Have you ever had the experience where you read something, and think ‘Oh my God. That is EXACTLY what I was thinking. That person must know me. We must be, like, TWINS.’
I have that experience on a fairly regular basis when I read a column by Perth writer Ros Thomas, every Saturday morning in the West Australian.
Although she is a few years older than me, and her eldest child is a teenager and a boy, and she is actually qualified to call herself a writer (she was a journalist for more than two decades), I often feel that her words could be my very own, and the experiences she writes about, could be something that happened to me only days prior. It’s kinda spooky, but it gives me the (false) impression that I KNOW her, or (even more creepy), that she knows me. Which she doesn’t.
She smiled at me once though and looked in my direction. I went with a friend to one of her book launches, because my friend actually knows her, and was kind enough to introduce me. And then they went back to talking about stuff that I wasn’t involved in. But that was okay, because I was so excited to just see her in person. When you read someone’s words regularly, you begin to form ideas of what they look like and sound like, more than the tiny little photo in the corner of the magazine ever gives away.
When she began to talk to the assembled group about some of her favourite columns and how she came to be a writer, I did what I always do when people around me are being smart – I began to write down everything she said. Part of me (the overly optimistic and possibly delusional part) sometimes thinks that she is me in five or ten years time, and that her writing success could be mine if I continue down this road. She is a mum with three kids who is also a writer. So am I! She just happens to have a book deal. So I was eager to soak up everything she had to say.
At one stage I felt that she was describing me when she said that sometimes she jumps out of bed to write down a funny thought, that she is constantly writing notes, ideas and overheard conversations on bits of paper. I wanted to put my hand up and tell her I keep a white board in the shower in case I get a really good idea when I am washing my hair (but I didn’t).

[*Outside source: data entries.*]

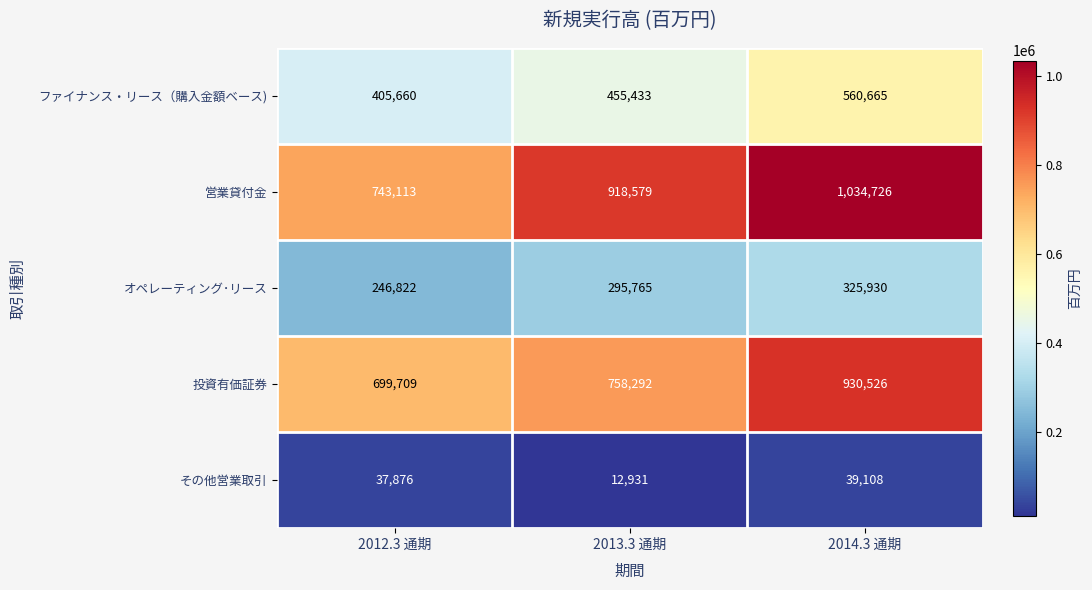

Reading left to right, what are all the values shown in this chart?

ファイナンス・リース（購入金額ベース): 405660	455433	560665
営業貸付金: 743113	918579	1034726
オペレーティング･リース: 246822	295765	325930
投資有価証券: 699709	758292	930526
その他営業取引: 37876	12931	39108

So, fellow writers, here are some of the pearls that this fantastic – and very humble and real – writer had to say:
- Don’t write about anything you haven’t experienced yourself. It will keep you authentic and on track.
- Writing is a discipline. Force yourself to sit at your desk even if you are not inspired, eventually something will come.
- Do a lot of research. Even for a simple story, there are more facts or background that can help improve a story and make it even richer.
- Be forensic in your observations. Go back to a place where a thought or story came into your head. Take pictures. Look at the colours, the smell, the texture. Make it authentic. If you are secure in your mental imagery, it will make you a better writer.
- Remember the musicality and rhythm of language. Your writing must be able to be read effortlessly.
- The hardest thing to get right is dialogue. If you are writing about a conversation you had, get it on paper as soon as possible.
At the end of the session we had the opportunity to buy a copy of her book and have it signed. I desperately wanted to ask her an intelligent question, but I could only babble my name. I wanted to tell her how she told my stories, and asked my questions and (occasionally) lived my life. But as I listened to other people in the queue, I realised that they all felt the same way. They felt an attachment to this woman as well, whether they were young or old or male or female. Mostly female though.
It was a timely reminder of the value of being common, and I certainly don’t mean that in a derogatory way. By common, I mean recognisable, universal and familiar. It is our shared experiences which bring us together, whether we are reading a column in a newspaper or a blog on the internet. Being told I am common is the comment I value the most by my own readers – ‘you have written exactly what I have been thinking’ or ‘I am so glad I am not the only one who does that.’
Ros Thomas put into words a common experience. She just does it very beautifully, and effortlessly. I wasn’t able to tell her any of this, but I’m sure she already knows.
When I got home and looked at the book she had signed, I saw she had written ‘it was lovely to meet you’, and I thought to myself: thanks to the power of words, we already know each other.